(Dataset entries)
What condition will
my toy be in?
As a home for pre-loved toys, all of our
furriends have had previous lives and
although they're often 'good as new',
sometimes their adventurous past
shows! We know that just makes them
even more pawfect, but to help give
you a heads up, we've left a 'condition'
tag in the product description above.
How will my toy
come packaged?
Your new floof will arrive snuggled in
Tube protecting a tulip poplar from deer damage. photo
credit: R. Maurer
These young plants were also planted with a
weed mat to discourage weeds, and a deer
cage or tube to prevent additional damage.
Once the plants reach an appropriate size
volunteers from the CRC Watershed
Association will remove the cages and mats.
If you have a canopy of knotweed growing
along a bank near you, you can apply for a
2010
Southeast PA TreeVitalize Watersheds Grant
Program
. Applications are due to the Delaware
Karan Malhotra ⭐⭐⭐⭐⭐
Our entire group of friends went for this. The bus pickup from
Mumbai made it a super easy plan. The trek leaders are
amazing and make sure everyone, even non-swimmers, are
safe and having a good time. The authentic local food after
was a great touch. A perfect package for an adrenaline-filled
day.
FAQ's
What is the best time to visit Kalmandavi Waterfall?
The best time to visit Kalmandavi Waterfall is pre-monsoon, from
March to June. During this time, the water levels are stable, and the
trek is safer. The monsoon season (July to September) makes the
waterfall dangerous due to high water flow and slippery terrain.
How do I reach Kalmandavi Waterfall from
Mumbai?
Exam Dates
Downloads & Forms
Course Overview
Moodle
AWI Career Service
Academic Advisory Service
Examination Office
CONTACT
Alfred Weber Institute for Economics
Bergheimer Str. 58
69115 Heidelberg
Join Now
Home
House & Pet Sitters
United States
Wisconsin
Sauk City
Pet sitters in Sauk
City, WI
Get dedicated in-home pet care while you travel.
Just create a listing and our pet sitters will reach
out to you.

## [Task objective]
Only one thing belongs in the answer: the number of lines of the data that contain the string "from".

## [Exercise output]
5